[PROMPT] Below are the records; copy out every line that holds the word "values".

---

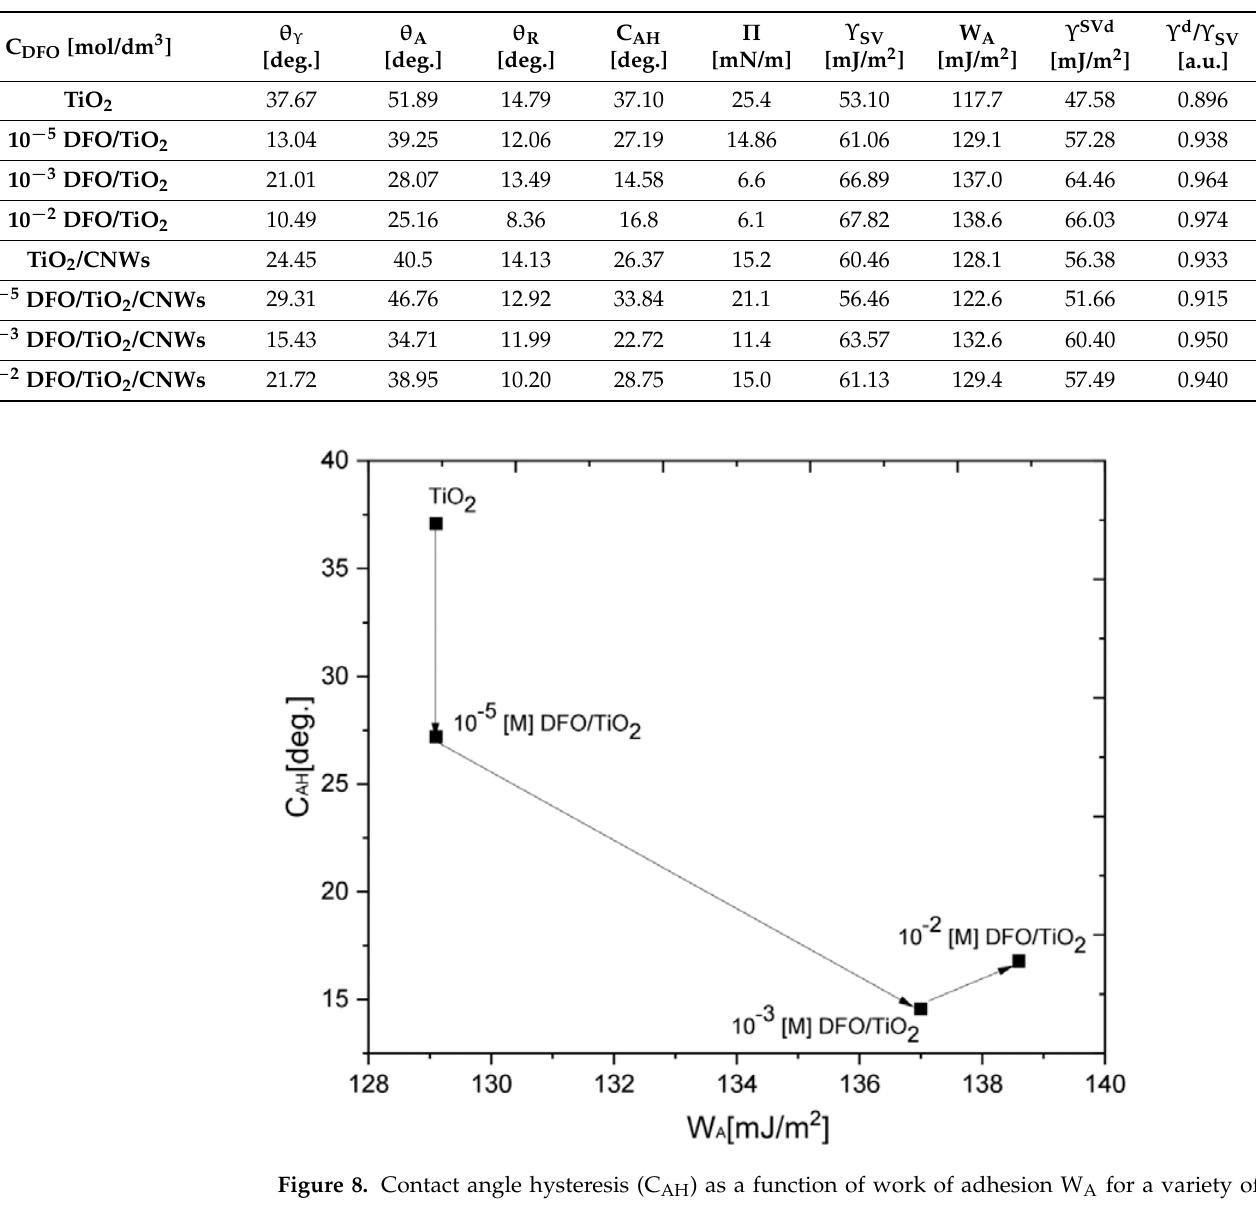
Table 2. Wettability parameters (mean values) of studied solid substrata in contact with distilled water,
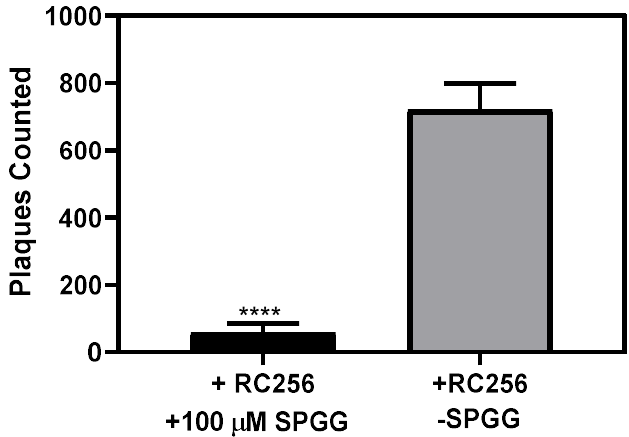
Figure 5. HCMV-mediated foci formation using plaque reduction assay in presence of SPGG. In the experiment, HFF-1 cells were infected with an MOI of 1.0 of HCMV β-galactosidase-expressing reporter virus strain (RC256) pretreated with 100 µM SPGG or mock-treated in serum free media (SFM). The number of plaques was quantified in both treated and untreated samples and revealed a dramatic decrease in samples pretreated with 100 µM SPGG compared to mock treatment. The graphs are the result of mean values and SD for a N = 3 experiments with triplicates of each conditions. Statistical significance was determined with a T-Test, (****) signifies a P -value of < 0.0001. 2.5. SPGG Inhibition of HCMV Entry Arises Partially from Binding to Glycoprotein B (gB)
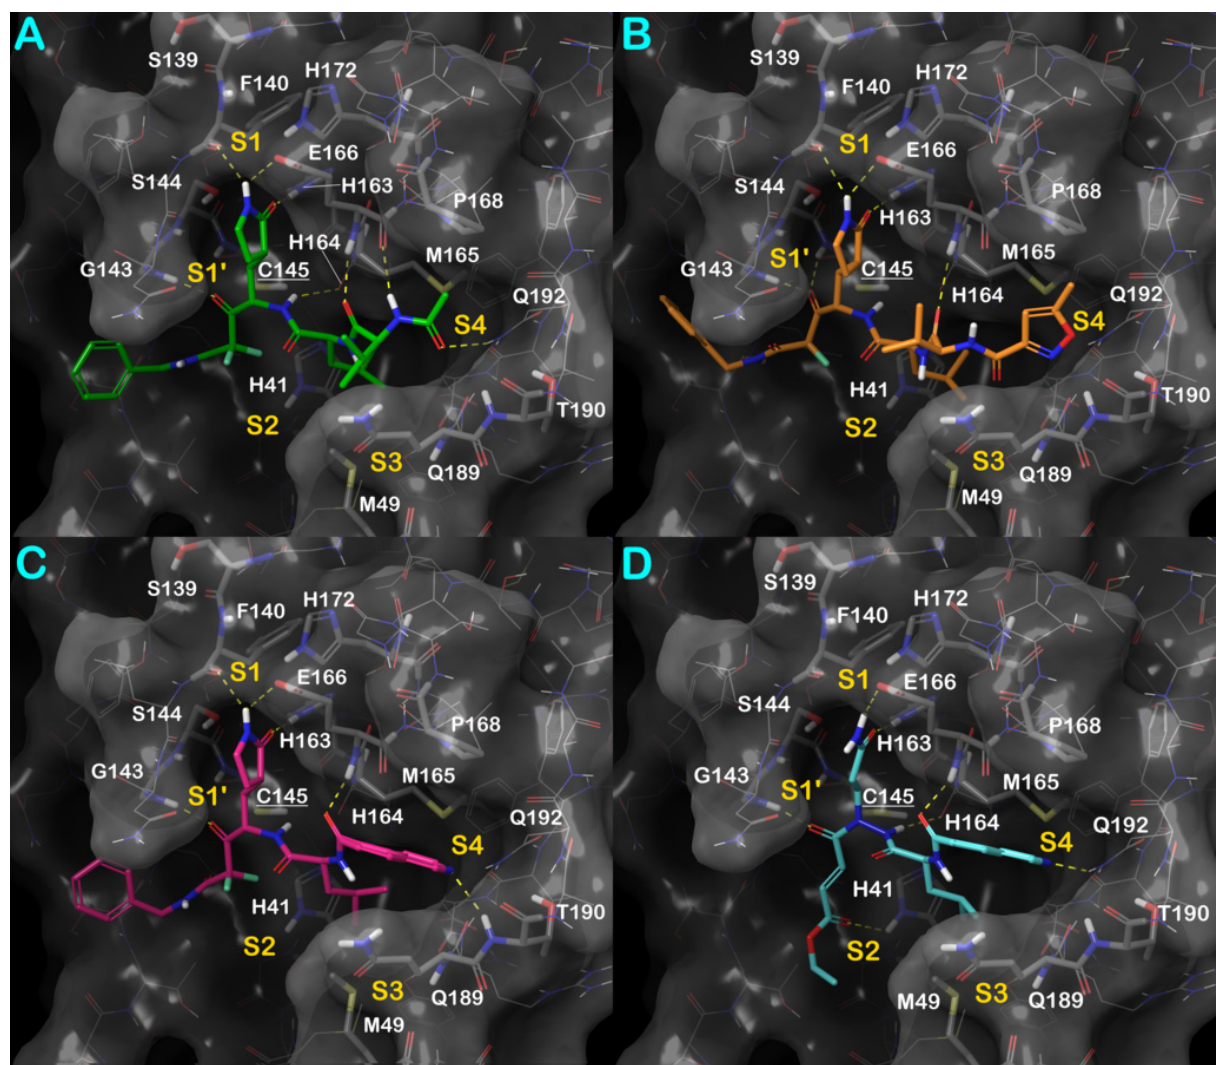
Figure 3. Docked pose of compounds 4 – 7 (panels A – D , respectively) into M pro -SARS-CoV-2 (PDB ID: 6Y2G). Key interacting residues from different regions are represented by sticks and labeled. H- bonds are represented as yellow dotted lines. Pictures were generated by Maestro (Maestro, Schrödinger LLC, release 2020-3).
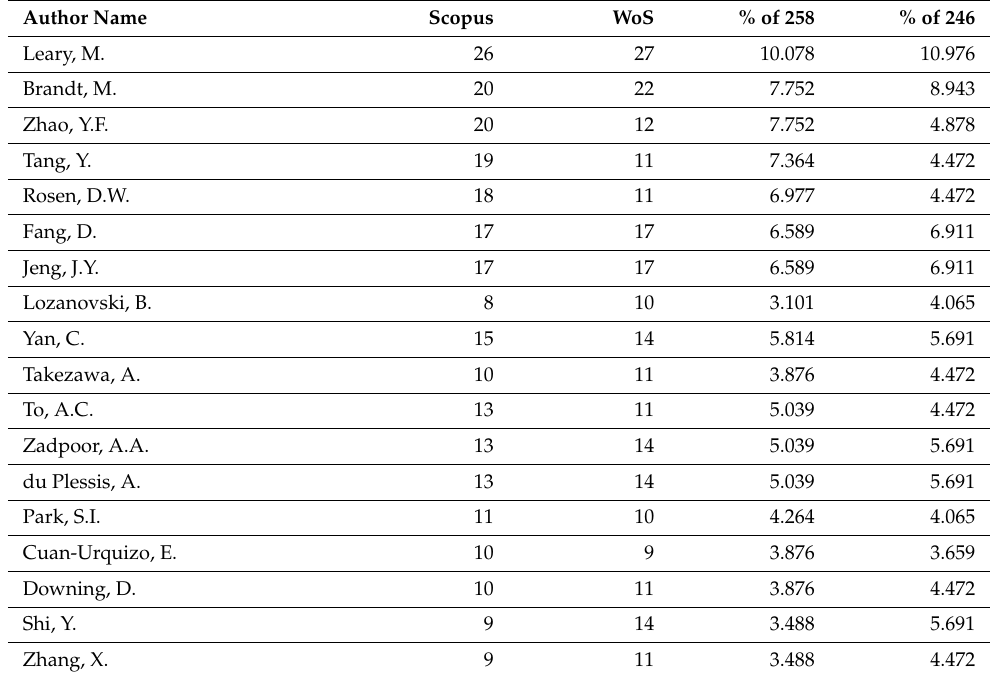
Figure 17. Publication authors for “additive manufacturing on lattice structure” research (data retrieved from Scopus and WoS on 20 June 2022). Table 4. Comparative results on publication authors for “additive manufacturing on lattice structure” research (data retrieved from Scopus and WoS on 20 June 2022).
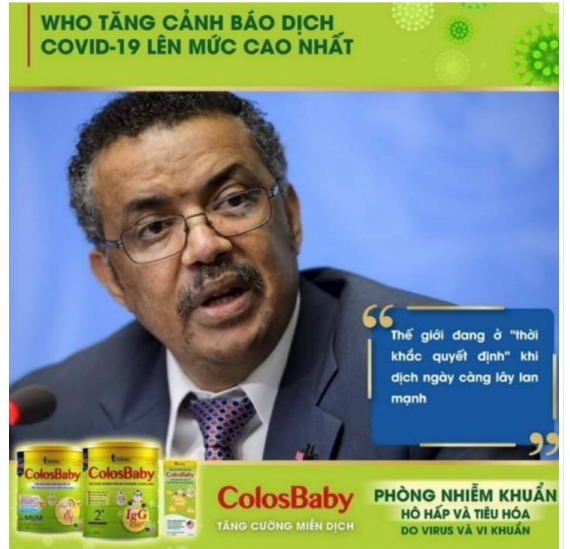
Figure 1. A screenshot from Facebook of Colosbaby advertisement in Vietnam that featured the World Health Organization’s (WHO) Director-General headshot with a caption at the top, “WHO raises COVID-19 threat warning to its highest level”. “The world is entering a decisive moment when coronavirus disease is spreading more rapidly” appeared like a quote from him. Next to the products were captions “ColosBaby Boost immune system” and “Prevent respiratory and digestive infections caused by viruses and bacteria” (translated from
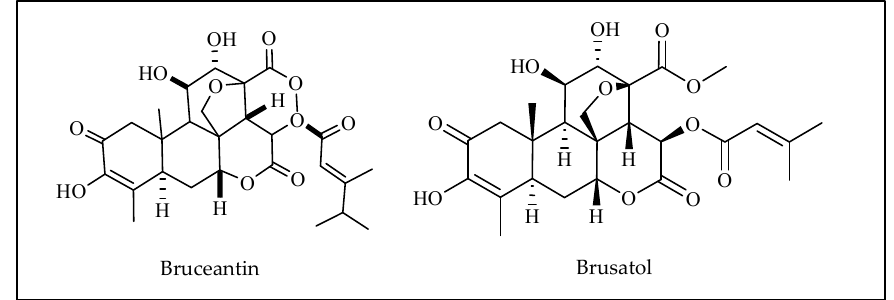
Figure 16. Bruceantin and brusatol.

---

[EXERCISE SOLUTION]
Table 2. Wettability parameters (mean values) of studied solid substrata in contact with distilled water,
Figure 5. HCMV-mediated foci formation using plaque reduction assay in presence of SPGG. In the experiment, HFF-1 cells were infected with an MOI of 1.0 of HCMV β-galactosidase-expressing reporter virus strain (RC256) pretreated with 100 µM SPGG or mock-treated in serum free media (SFM). The number of plaques was quantified in both treated and untreated samples and revealed a dramatic decrease in samples pretreated with 100 µM SPGG compared to mock treatment. The graphs are the result of mean values and SD for a N = 3 experiments with triplicates of each conditions. Statistical significance was determined with a T-Test, (****) signifies a P -value of < 0.0001. 2.5. SPGG Inhibition of HCMV Entry Arises Partially from Binding to Glycoprotein B (gB)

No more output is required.